● Provided records:

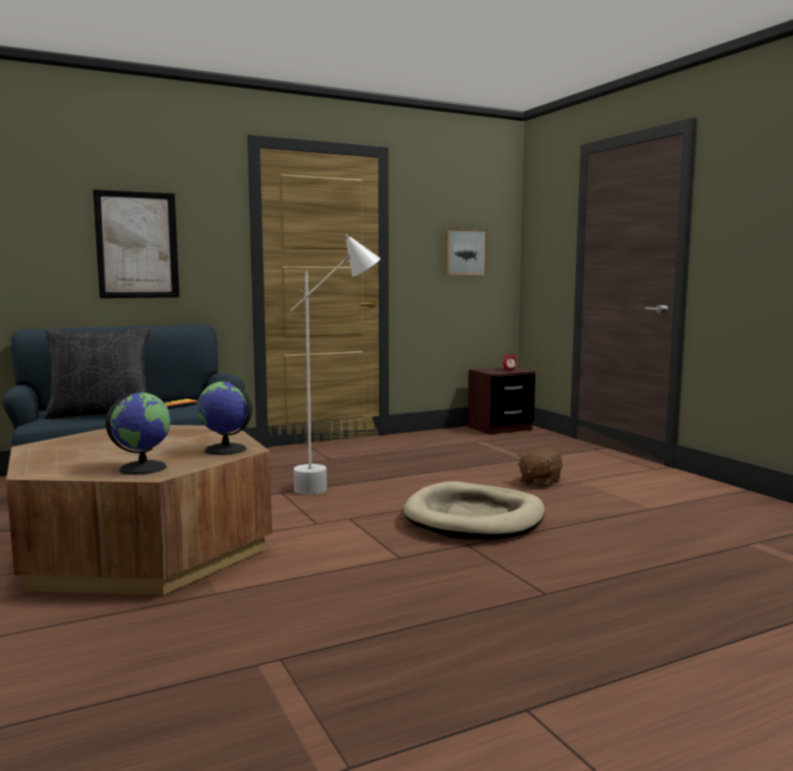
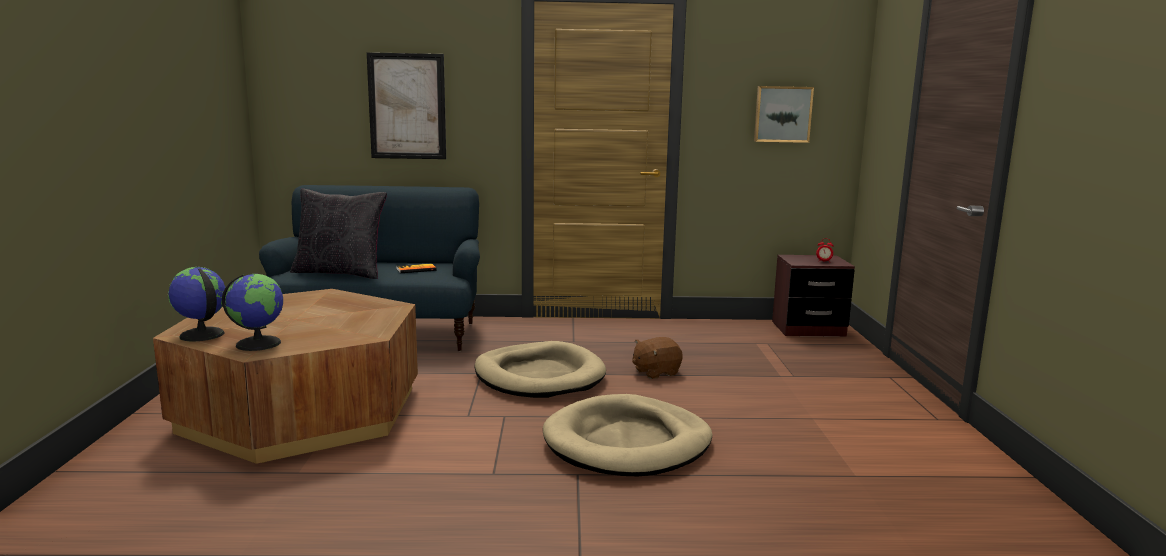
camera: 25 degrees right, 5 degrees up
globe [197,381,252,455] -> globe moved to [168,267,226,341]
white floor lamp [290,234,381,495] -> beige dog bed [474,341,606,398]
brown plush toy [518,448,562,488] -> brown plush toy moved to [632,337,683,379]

--

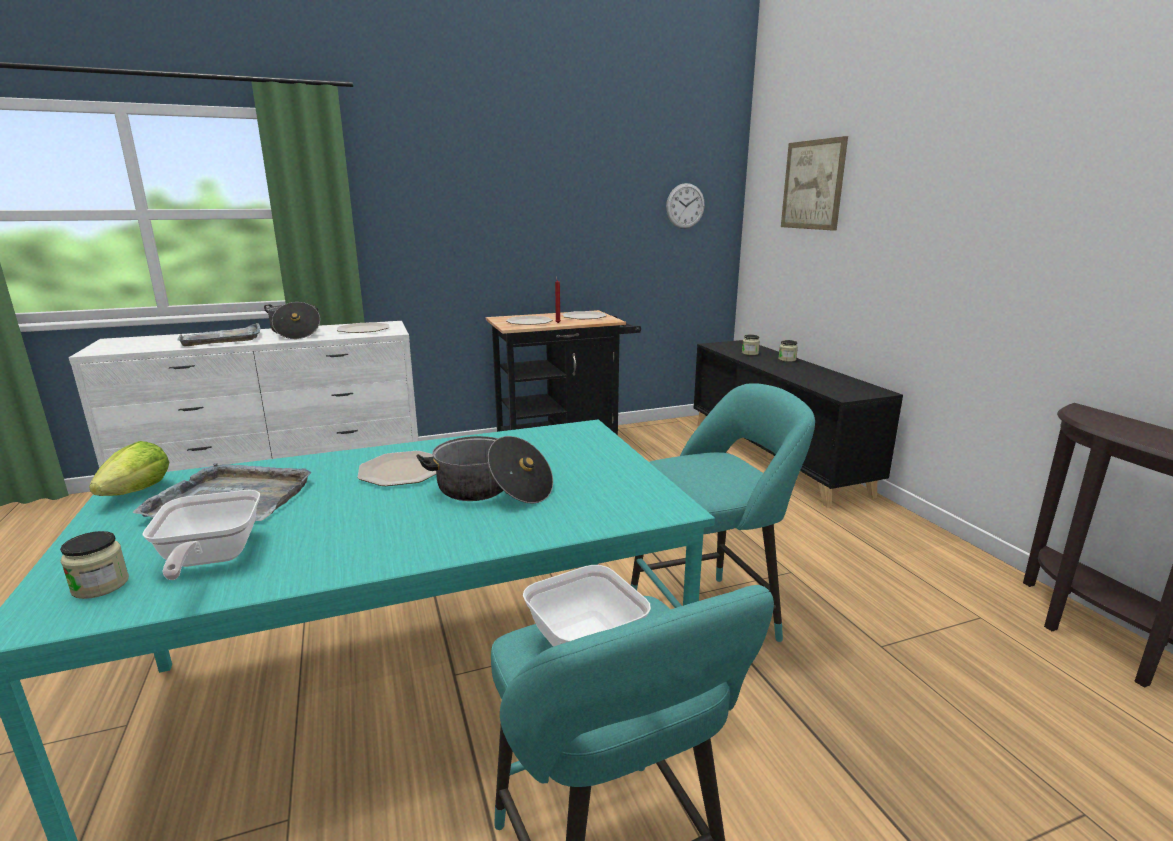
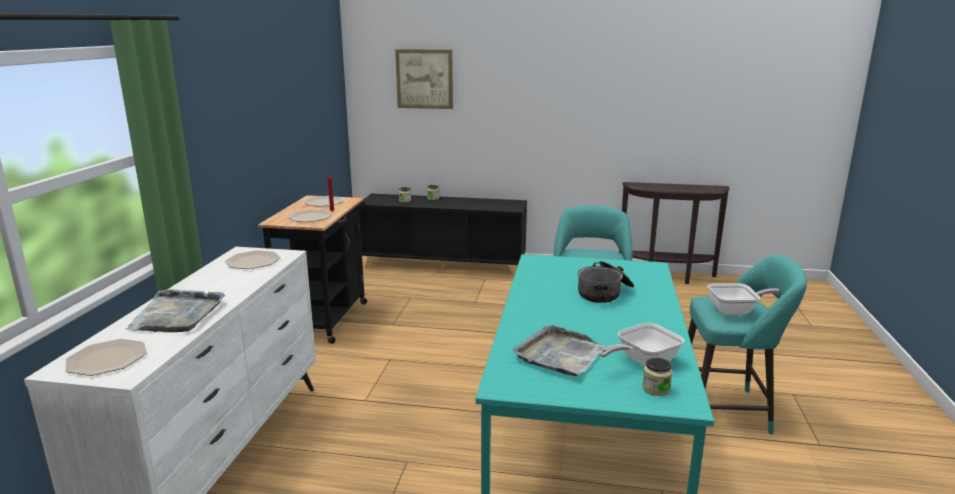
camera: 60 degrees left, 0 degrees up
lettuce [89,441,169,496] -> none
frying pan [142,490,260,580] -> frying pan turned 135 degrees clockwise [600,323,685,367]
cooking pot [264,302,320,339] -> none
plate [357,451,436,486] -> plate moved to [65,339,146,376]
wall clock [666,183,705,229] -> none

==

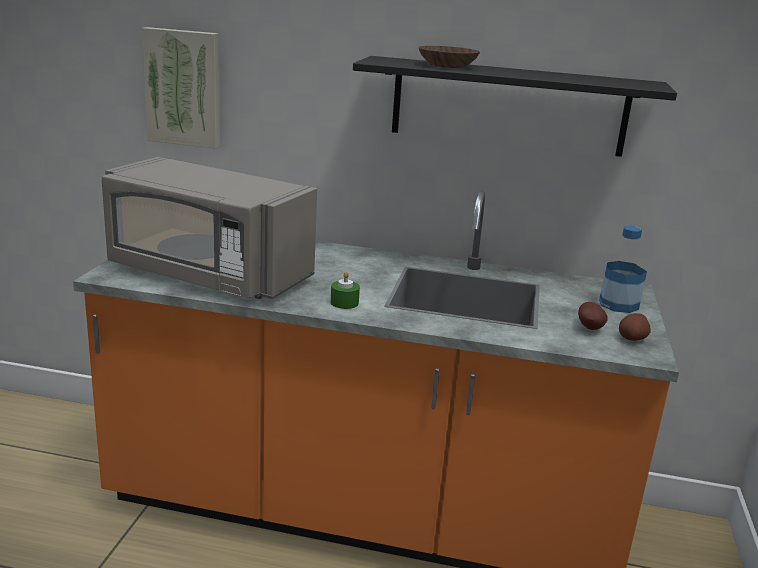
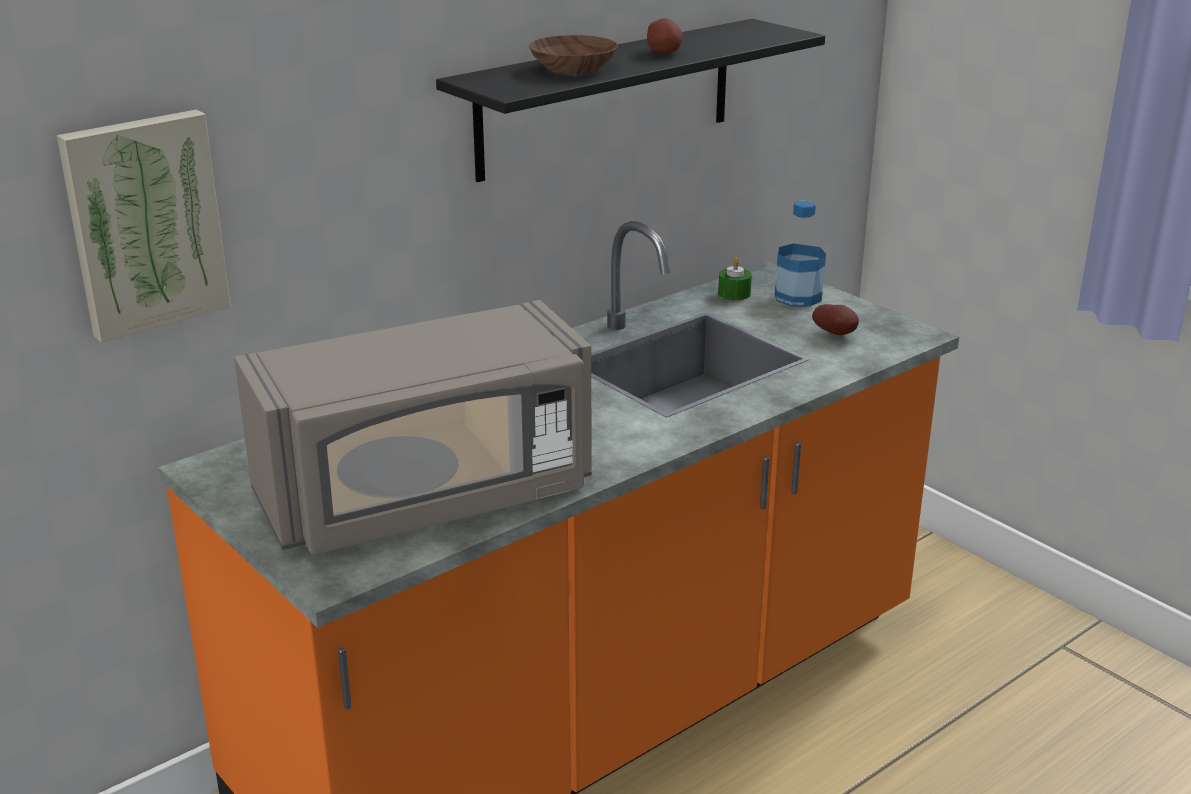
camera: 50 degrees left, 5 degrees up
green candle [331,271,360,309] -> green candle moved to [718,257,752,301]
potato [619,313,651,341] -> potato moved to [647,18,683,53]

● Instructions for the task: Pull every line containing "degrees" from the material above.

● Result of the task:
camera: 25 degrees right, 5 degrees up
camera: 60 degrees left, 0 degrees up
frying pan [142,490,260,580] -> frying pan turned 135 degrees clockwise [600,323,685,367]
camera: 50 degrees left, 5 degrees up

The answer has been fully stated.